The problem: In the stretch from the line containing "Reading right to left, extract" through the line containing "Is the value", switch "greater than" to "higher than". Write out only those lines, with nothing else changed.

Extracted entries:

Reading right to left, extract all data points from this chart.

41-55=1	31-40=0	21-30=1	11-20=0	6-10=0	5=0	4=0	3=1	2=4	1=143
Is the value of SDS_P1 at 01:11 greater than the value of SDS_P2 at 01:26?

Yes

--

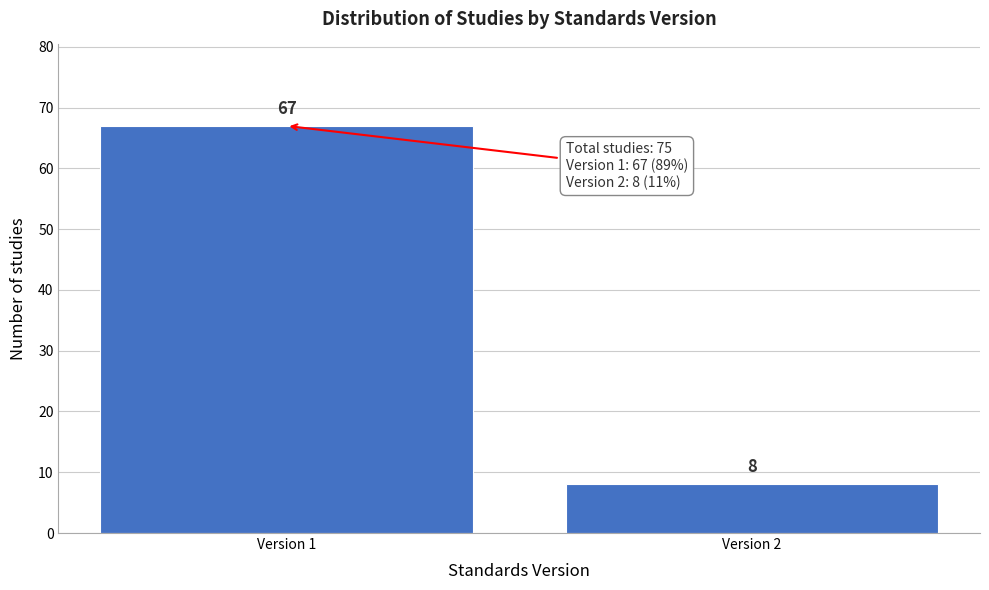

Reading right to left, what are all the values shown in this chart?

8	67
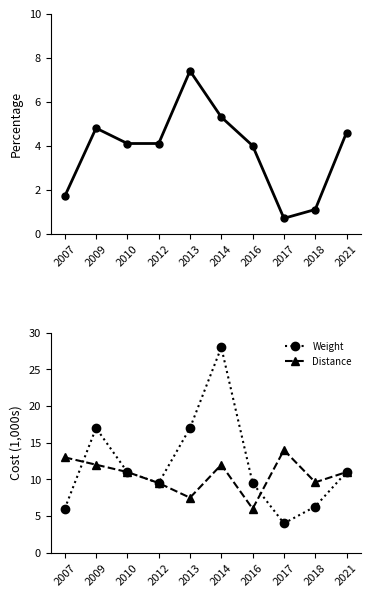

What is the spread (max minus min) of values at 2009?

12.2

...

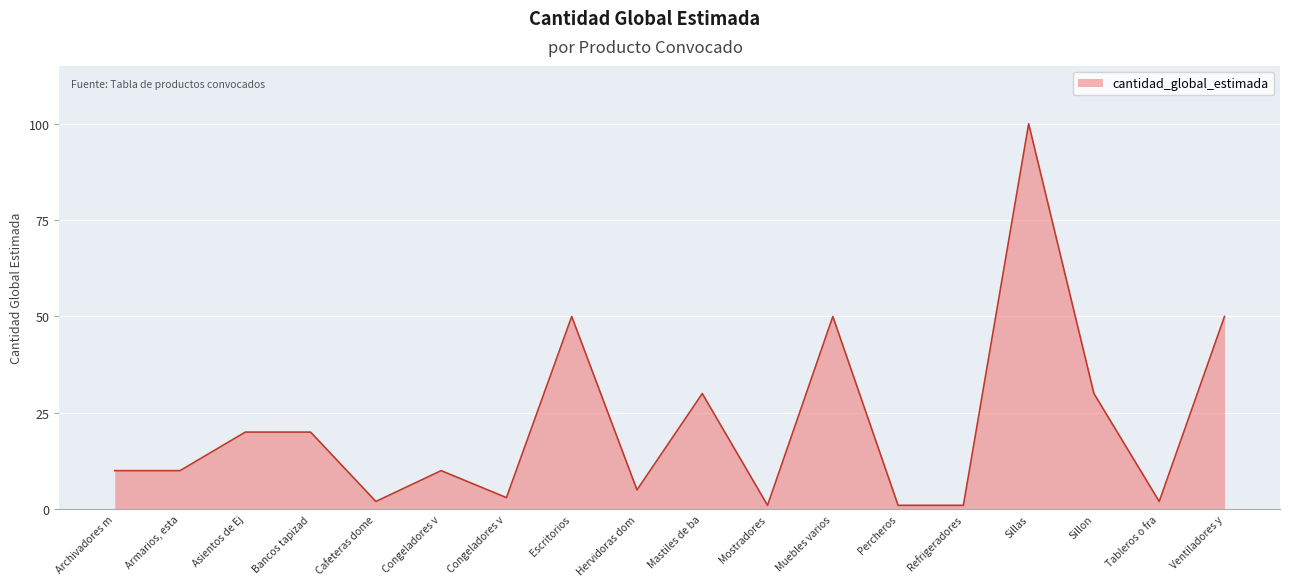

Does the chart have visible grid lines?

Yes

Reply to the exercise:
Reading right to left, extract all data points from this chart.

41-55=1	31-40=0	21-30=1	11-20=0	6-10=0	5=0	4=0	3=1	2=4	1=143
Is the value of SDS_P1 at 01:11 higher than the value of SDS_P2 at 01:26?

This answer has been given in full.